BI Bali Ingatkan Gejolak Harga Cabai Telur hingga Canang Sari Menjelang Hari Raya

8 April 2021, 11:38 WIB
IMG 20210408 WA0043
Kepala Perwakilan Bank Indonesia Provinsi Bali, Trisno Nugroho selaku
Wakil Ketua TPID Provinsi Bali/Dok.BI Prov Bali.

Denpasar – Bank Indonesia meminta Tim Pengendalian Inflasi Daerah
(TPID) se Provinsi Bali lebih memperhatikan gejolak kenaikan harga sejumlah
komoditas seperti cabai telur canang sari menjelang datangnya hari raya
keagamaan seperi Galungan Kuningan hingga Idul Fitri.

Berkaitan itu, dilakukan High Level Meeting (HLM) Tim Pengendalian Inflasi
Daerah (TPID) Provinsi Bali.

Rapat dipimpin langsung Gubenur Bali, Dr. Ir.
Wayan Koster, MM. selaku Ketua TPID Provinsi Bali dan Kepala Perwakilan Bank
Indonesia Provinsi Bali, Trisno Nugroho selaku Wakil Ketua TPID Provinsi Bali.

Rapat diikuti oleh seluruh Kepala Daerah Kota dan Kabupaten se-Provinsi Bali,
serta seluruh anggota TPID Provinsi Bali, Rabu 7 April 2021.

Kepala Perwakilan Bank Indonesia Provinsi Bali Trisno Nugroho menyebutkan,
inflasi Provinsi Bali tercatat sebesar 0,52% (mtm) atau 0,84% (yoy) pada Maret
2021. Secara spasial, inflasi bulanan Kota Denpasar dan Kabupaten Singaraja
masing-masing sebesar 0,47% dan 0,81%.

Dibandingkan kota/kabupaten lain di tingkat nasional, inflasi Kabupaten
Singaraja menduduki peringkat ke-4, sementara Kota Denpasar menempati urutan
ke-9. Berdasarkan jenis komoditas, cabai rawit dan daging ayam ras menjadi
penyumbang utama inflasi bulan Maret 2021.

Mengutip data pada Sistem Informasi Harga Komoditas Pangan (SIGAPURA), harga
cabai rawit yang sebelumnya sempat menyentuh harga Rp120.000/kg pada akhir
Maret 2021 saat ini sudah kembali di bawah Rp100.000/kg.

Namun demikian, beberapa komoditas terpantau mengalami lonjakan harga pada
awal April 2021, diantaranya daging babi, minyak goreng dan cabai merah.

Dalam rangka menyambut Hari Raya Galungan dan Kuningan pada bulan April 2021,
Bank Indonesia menekankan tiga komoditas yang perlu diperhatikan yakni cabai
merah, cabai rawit dan canang sari.

Sementara untuk menyambut periode puasa dan Lebaran, harga komoditas cabai
rawit, telur ayam ras, bawang merah, tongkol diawetkan dan cabai merah patut
diantisipasi.

Secara historis, seluruh komoditas tersebut sering mengalami kenaikan harga
pada hari raya Galungan, Kuningan dan Lebaran selama 3 (tiga) tahun terakhir.
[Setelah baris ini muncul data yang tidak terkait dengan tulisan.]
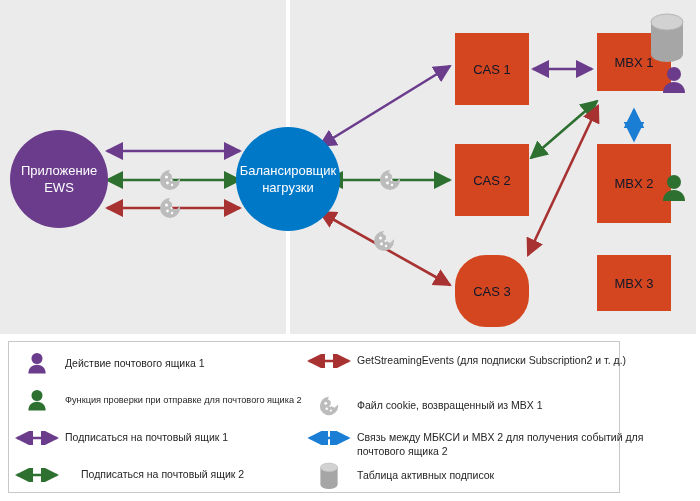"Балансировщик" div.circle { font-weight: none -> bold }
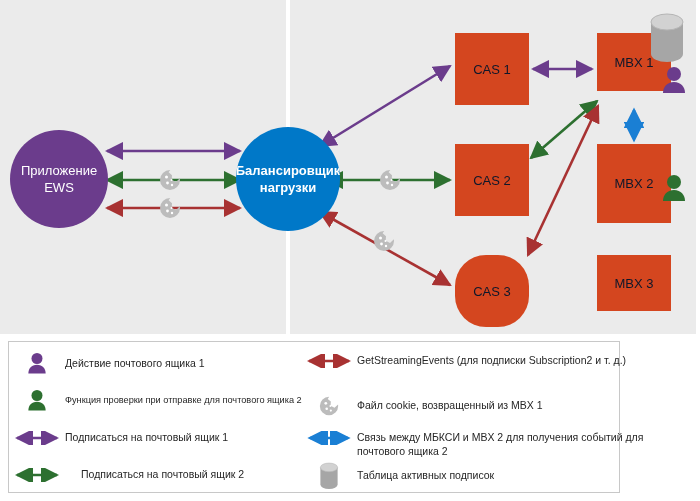"Подписаться на почтовый ящик 2" div.legend-row { gap: 16px -> none }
Bank Indonesia juga mengingatkan adanya potensi kenaikan inflasi Provinsi Bali
tahun ini dibanding tahun sebelumnya yang didorong beberapa faktor yakni
meningkatnya aktivitas pariwisata pasca COVID-19, peningkatan daya beli
masyarakat, normalisasi harga tiket angkutan udara, peningkatan cukai rokok,
dan kenaikan biaya sekolah.

Bank Indonesia merekomendasikan sejumlah kebijakan pengendalian inflasi di
Provinsi Bali, pembentukan BUMD pangan untuk meningkatkan serapan produksi
pertanian dan meningkatkan kualitas produk lokal.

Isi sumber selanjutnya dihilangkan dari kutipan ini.